Navidfoumani / ConvTran

This is a PyTorch implementation of ConvTran
MIT License
123 stars 8 forks source link

About reproducibility #6

Closed firrice closed 4 months ago

firrice commented 5 months ago

Hi, the tAPE and ePRE position embedding methods proposed in ConvTran are great and novel, and i have doing several experiments for them, while i met a problem during reproduction. The detailed information are as follows: Hardware env: i7-12700K, RTX 3060 12G Software env: python3.8 pytorch2.0.1+cuda11.7 and other libs satisfy the requirements.txt

I use the code with no modification to procude the results on UEA datasets, and the comparison with which beyond to the paper can be seen as below: QQ截图20240412150405 (1) According to the fig above, there are gaps on some datasets which are marked red("OOM" represents out of cuda memory, which doesn't need to be considered here); (2) i discovered that embedding size was set to 64 in paper rather than 16 in the code: image (3) reference to the issue proposed earlier(https://github.com/Navidfoumani/ConvTran/issues/5), if the default set in code was used, about 190G cuda memory will be need, which have gone beyond the capacity of a single A5000(24GB) using in paper: image

So, i wander if the reproduction problem is due to there is a separate experimental hyperparameter setting for each dataset within UEA datasets rather than sharing the default setting across all datasets in practice? or reasons else? Look forward to your reply!

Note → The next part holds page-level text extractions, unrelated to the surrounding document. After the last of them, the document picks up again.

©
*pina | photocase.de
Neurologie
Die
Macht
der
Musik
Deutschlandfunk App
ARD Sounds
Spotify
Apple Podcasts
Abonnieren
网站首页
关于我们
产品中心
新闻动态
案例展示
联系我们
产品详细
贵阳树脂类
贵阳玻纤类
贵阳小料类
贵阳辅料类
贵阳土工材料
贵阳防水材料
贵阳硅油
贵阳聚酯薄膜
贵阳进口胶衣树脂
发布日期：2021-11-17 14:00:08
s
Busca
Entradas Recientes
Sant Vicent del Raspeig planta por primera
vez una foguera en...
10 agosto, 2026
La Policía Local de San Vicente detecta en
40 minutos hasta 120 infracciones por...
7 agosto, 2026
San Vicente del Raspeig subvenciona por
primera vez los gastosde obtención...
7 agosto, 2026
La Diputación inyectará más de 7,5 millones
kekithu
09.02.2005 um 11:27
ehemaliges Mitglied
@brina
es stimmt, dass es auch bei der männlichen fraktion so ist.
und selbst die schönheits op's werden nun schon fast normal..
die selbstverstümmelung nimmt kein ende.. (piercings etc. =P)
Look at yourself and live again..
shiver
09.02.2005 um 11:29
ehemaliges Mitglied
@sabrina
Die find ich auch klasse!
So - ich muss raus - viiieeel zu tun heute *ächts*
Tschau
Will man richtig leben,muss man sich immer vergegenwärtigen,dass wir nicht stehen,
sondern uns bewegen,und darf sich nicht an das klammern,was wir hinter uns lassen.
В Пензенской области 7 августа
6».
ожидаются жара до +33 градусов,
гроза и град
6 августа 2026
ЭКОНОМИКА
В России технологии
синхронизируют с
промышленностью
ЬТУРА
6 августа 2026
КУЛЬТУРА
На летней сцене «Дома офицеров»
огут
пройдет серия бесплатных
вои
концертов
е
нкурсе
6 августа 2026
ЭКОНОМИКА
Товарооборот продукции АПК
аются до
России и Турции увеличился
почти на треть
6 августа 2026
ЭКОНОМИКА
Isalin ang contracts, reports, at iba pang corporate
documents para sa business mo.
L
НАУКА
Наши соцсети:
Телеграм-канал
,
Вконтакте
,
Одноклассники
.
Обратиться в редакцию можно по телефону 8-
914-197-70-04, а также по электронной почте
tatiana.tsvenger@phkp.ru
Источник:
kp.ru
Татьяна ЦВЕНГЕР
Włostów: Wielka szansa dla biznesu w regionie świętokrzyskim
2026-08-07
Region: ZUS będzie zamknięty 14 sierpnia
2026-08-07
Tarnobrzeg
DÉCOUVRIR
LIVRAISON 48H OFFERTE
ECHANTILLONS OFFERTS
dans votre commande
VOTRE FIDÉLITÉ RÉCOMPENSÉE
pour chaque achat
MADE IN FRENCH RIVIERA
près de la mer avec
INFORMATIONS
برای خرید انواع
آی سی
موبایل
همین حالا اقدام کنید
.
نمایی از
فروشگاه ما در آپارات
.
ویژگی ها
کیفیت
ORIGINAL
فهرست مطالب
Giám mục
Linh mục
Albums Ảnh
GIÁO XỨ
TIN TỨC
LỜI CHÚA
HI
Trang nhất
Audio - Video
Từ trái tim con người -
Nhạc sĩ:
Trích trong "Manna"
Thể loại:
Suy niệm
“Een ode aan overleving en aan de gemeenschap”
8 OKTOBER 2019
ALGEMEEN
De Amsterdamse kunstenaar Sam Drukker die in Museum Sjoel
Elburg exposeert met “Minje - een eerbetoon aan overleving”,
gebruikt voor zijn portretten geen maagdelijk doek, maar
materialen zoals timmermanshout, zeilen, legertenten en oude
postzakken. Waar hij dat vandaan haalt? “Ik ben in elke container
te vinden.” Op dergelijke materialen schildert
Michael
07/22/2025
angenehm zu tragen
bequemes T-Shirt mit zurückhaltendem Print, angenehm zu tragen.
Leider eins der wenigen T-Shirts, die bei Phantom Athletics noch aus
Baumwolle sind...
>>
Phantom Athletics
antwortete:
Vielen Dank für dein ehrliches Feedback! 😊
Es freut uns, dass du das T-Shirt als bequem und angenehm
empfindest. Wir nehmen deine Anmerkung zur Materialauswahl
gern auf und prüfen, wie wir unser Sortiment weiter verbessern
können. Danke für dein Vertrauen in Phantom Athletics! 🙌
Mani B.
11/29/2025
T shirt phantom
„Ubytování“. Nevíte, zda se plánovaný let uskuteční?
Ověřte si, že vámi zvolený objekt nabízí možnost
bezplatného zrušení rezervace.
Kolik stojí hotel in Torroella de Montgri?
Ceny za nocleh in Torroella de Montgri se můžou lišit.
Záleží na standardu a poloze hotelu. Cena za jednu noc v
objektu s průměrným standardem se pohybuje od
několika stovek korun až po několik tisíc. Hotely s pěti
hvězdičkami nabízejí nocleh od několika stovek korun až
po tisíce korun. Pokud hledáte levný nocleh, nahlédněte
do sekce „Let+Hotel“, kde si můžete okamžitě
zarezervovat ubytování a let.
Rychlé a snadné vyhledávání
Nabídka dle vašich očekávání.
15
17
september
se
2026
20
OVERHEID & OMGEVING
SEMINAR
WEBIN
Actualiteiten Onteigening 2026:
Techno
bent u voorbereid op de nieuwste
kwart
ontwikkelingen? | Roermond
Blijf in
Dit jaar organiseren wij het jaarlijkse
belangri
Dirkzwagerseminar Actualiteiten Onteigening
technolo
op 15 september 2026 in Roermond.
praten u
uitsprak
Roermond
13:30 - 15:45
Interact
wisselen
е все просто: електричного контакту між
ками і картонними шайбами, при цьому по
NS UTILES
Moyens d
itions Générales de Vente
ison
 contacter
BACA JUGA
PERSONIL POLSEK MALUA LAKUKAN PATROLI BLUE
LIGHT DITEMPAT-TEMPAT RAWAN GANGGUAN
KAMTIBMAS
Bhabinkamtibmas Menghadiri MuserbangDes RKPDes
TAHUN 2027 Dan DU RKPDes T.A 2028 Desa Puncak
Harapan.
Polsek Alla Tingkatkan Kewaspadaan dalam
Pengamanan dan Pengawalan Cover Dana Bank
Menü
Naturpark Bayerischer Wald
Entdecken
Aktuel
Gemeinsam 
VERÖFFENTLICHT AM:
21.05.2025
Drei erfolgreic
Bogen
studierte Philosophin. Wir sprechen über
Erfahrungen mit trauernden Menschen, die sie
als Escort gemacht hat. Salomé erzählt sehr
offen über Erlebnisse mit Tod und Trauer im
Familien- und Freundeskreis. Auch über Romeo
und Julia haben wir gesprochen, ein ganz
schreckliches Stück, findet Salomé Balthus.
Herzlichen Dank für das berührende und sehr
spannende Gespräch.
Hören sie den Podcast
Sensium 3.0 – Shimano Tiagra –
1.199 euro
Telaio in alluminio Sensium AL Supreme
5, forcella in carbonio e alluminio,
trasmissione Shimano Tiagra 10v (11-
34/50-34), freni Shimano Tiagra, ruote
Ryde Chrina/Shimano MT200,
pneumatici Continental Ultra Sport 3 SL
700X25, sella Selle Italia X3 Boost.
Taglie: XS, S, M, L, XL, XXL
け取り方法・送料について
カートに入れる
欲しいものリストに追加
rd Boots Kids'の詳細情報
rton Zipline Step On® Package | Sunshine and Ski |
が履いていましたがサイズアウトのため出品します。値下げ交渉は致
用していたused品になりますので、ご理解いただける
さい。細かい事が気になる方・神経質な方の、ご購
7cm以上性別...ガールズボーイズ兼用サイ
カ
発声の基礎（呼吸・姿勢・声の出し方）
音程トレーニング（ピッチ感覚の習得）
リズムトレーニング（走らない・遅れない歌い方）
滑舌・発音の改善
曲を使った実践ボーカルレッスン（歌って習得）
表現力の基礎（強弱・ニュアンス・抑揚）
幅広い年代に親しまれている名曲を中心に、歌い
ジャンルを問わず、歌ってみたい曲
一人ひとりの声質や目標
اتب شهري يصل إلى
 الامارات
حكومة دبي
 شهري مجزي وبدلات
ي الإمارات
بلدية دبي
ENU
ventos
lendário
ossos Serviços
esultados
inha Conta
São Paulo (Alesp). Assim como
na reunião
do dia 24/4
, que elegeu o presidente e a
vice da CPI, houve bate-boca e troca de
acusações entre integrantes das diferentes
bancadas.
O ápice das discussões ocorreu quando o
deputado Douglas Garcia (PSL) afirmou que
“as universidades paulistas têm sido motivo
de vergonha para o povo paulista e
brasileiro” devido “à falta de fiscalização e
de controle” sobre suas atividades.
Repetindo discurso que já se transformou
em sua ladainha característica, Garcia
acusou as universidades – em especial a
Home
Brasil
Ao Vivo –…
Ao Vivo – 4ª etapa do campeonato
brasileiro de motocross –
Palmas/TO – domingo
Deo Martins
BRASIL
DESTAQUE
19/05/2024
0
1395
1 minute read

Navidfoumani commented 4 months ago

Hi, Thanks for informing me. For reproducibility, there are a few points to note: 1- It's essential to run each dataset separately. I've recently noticed that running them consecutively (all in once) in Pytorch affects the results due to initialization issues. I achieved better results by running each dataset individually. 2- The datasets mentioned are generally small, leading to considerable result variance. To address this, you can average the results from 5 experiments.

Regarding memory concerns, these arose with only a few datasets. To manage them, I employed memory-saving methods like using memmap or reducing the batch size.